Another European biofuels industry group, the European Bioethanol Fuel Association, has also raised multiple criticisms of the Proposed Directive. One is that the proposed comparator used to calculate compliance with the 35 percent emissions savings threshold (83.8 gCO2eq/MJ) is based on light conventional crude oil, rather than more polluting oils also widely used in fossil fuel production. Accordingly, the comparator should be adjusted upward to properly account for the use in fossil fuels of oil other than light conventional crude.

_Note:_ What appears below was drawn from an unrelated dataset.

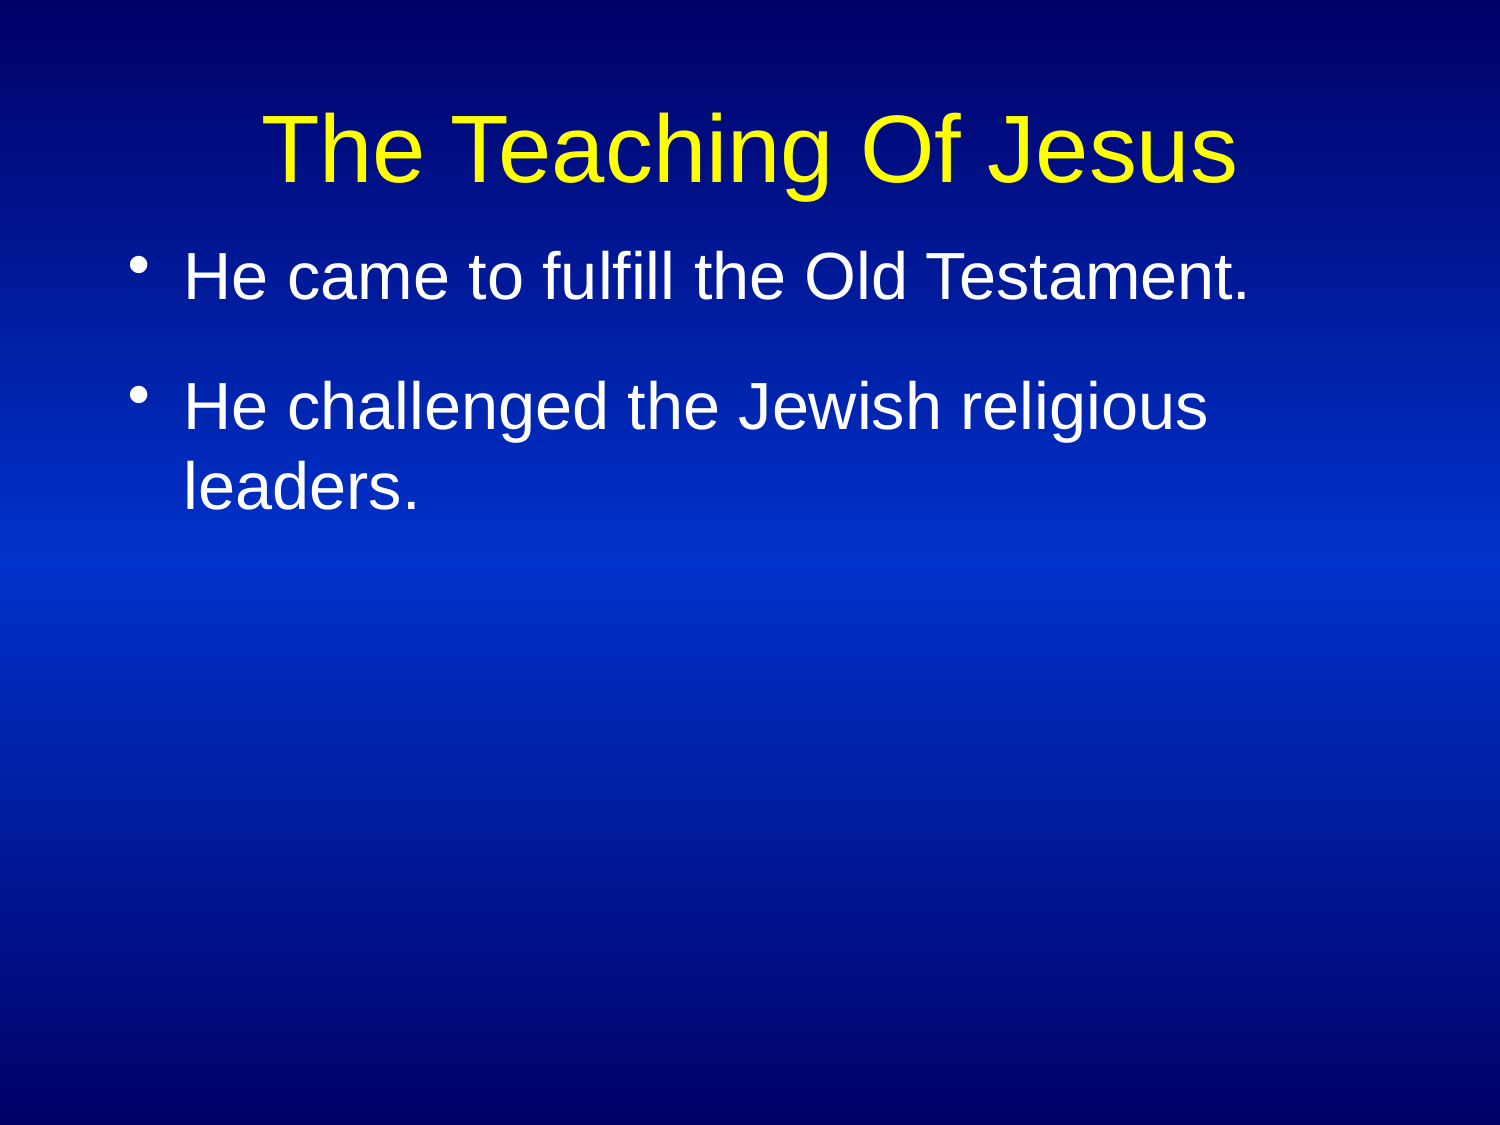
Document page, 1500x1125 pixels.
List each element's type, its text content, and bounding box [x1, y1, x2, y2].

In light of the controversy surrounding the 35 percent greenhouse-gas emissions savings threshold, the Proposed Directive in its current form should be seen as the opening salvo in a debate that will take many months to resolve, and may well result in final legislation in a substantially different form.
Prospects for
Transatlantic Friction?
The United States and the EU have made considerable progress in developing and harmonizing biofuels standards. This ongoing work is intended to—and should—facilitate increased biofuels investment and trade. However, divergent approaches to life-cycle emissions analysis in the United States and the EU may drive a new wedge into the economic relationship between these two major biofuels markets. Biofuels market uncertainty is likely to persist until the United States and EU can settle on methodologies for measuring biofuels life-cycle emissions. EP
Kenneth J. Markowitz is senior counsel, Bernd G. Janzen is counsel and Emily C. Schilling is an associate in the Washington, D.C., office of law firm Akin Gump Strauss Hauer & Feld LLP.